-- Page text follows --
The Cowboy/Yankee War

I’ve been interested lately in some of the “behind the scenes” politics during the twentieth century.  Having read Quigley’s Tragedy and Hope, I have been made aware of the grand “Anglophile” takeover of American politics, especially in the years leading up to the end of the second world war.  After the Rockefellers overcame the Morgan banking power structure to become the most influential power block in the United States (and world), a whole new group arose.  Carl Oglesby refers to this new money influence as the rise of the “Cowboys.”  Originating from the so-called sunbelt of Southern CA, Texas, and Florida, the Cowboys made their wealth in real estate and oil.  Murray Rothbard supports this analysis by writing:

After World War II, the united Rockefeller-MorganKuhn, Loeb Eastern Establishment was not allowed to enjoy its financial and political supremacy unchallenged for long. “Cowboy” Sun Belt firms, maverick oil men and construction men from Texas, Florida, and southern California, began to challenge the Eastern Establishment “Yankees” for political power. While both groups favor the Cold War, the Cowboys are more nationalistic, more hawkish, and less inclined to worry about what our European allies are thinking. They are also much less inclined to bail out the now Rockefeller-controlled Chase Manhattan Bank and other Wall Street banks that loaned recklessly to Third World and Communist countries and expect the U.S. taxpayer – through outright taxes or the printing of U.S. dollars – to pick up the tab.
-- Page text concluded --
According to the post on the Cowboy/Yankee War, in what two fields did the Cowboys make their wealth? The material has no connection to the post on the Cowboy/Yankee War.
-- Data records follows --
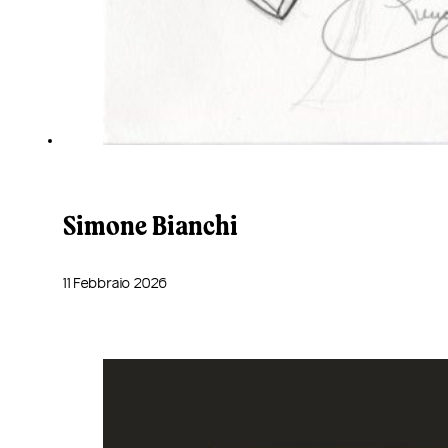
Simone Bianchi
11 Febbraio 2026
-- Data records concluded --
-- Data records follows --
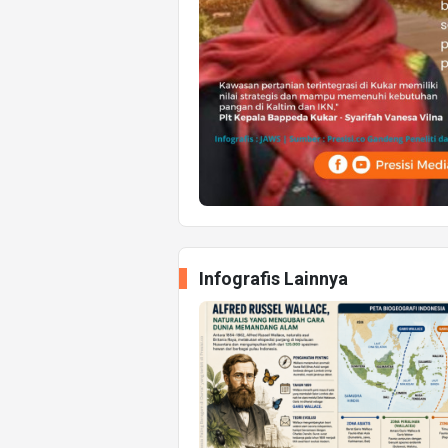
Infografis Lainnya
-- Data records concluded --
[Written response] Real estate and oil.